**BACAAN:**
(ditulis oleh: Al-Ustadz Ruwaifi’ bin Sulaimi)
Dalam sistem waris Islam, ada beberapa perkara yang sangat menentukan bagi terealisasinya proses waris-mewarisi. Ia meliputi rukun waris, syarat waris, sebab waris dan penghalang waris.
Tiga perkara pertama (rukun waris, syarat waris, dan sebab waris) keberadaannya diharuskan, sedangkan perkara keempat (penghalang waris) keberadaannya tidak diperbolehkan. Mengingat betapa pentingnya memahami rincian empat perkara tersebut, maka ikutilah penjelasan berikut ini.
Rukun Waris
Asy-Syaikh Shalih bin Fauzan Al-Fauzan berkata: “Proses waris-mewarisi mempunyai tiga rukun yang tidak akan terealisasi suatu proses waris-mewarisi kecuali dengan keberadaannya.” (At-Tahqiqat Al-Mardhiyyah Fil Mabahits Al-Faradhiyyah, hal. 28)

**PETUNJUK TUGAS:** Tolong salin bagian bacaan di atas, mulai dari "(ditulis oleh: Al-Ustadz" dan berakhir pada "penjelasan berikut ini.", tanpa mengubah satu kata pun. Baris-baris di bawah ini diambil dari sumber lain.

**KUMPULAN BAHAN:**

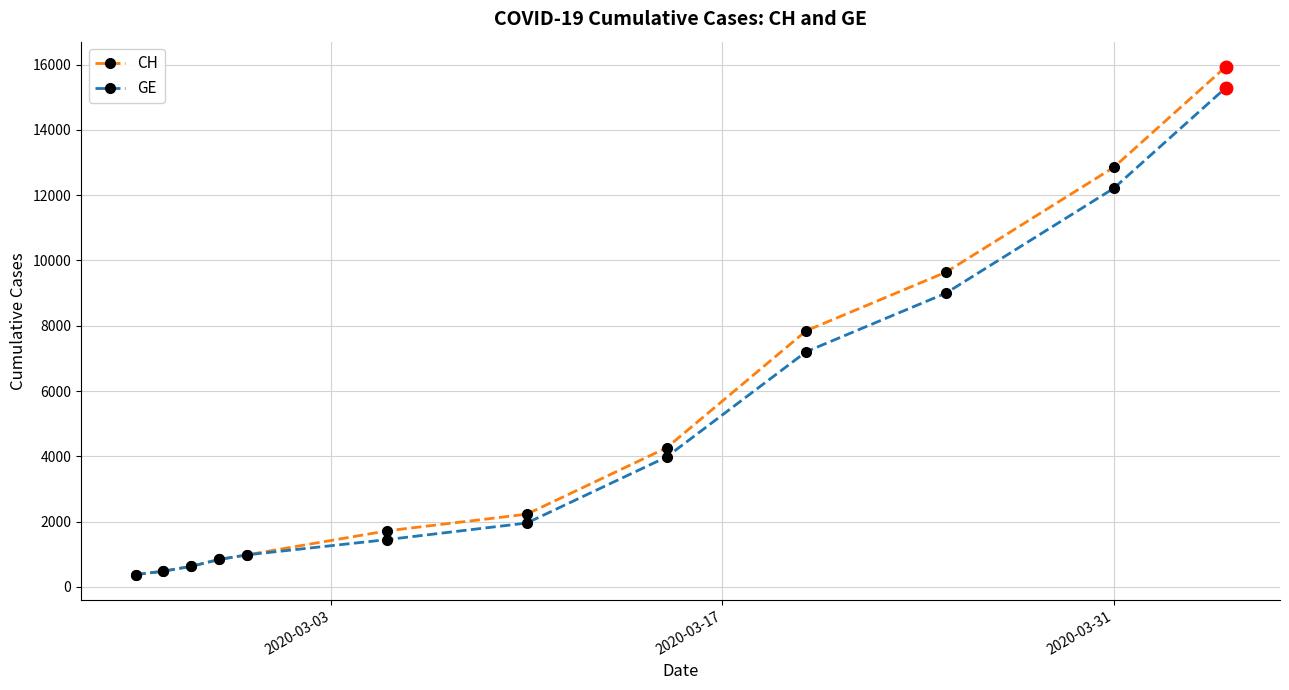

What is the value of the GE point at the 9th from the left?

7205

**HASIL LATIHAN:**
(ditulis oleh: Al-Ustadz Ruwaifi’ bin Sulaimi)
Dalam sistem waris Islam, ada beberapa perkara yang sangat menentukan bagi terealisasinya proses waris-mewarisi. Ia meliputi rukun waris, syarat waris, sebab waris dan penghalang waris.
Tiga perkara pertama (rukun waris, syarat waris, dan sebab waris) keberadaannya diharuskan, sedangkan perkara keempat (penghalang waris) keberadaannya tidak diperbolehkan. Mengingat betapa pentingnya memahami rincian empat perkara tersebut, maka ikutilah penjelasan berikut ini.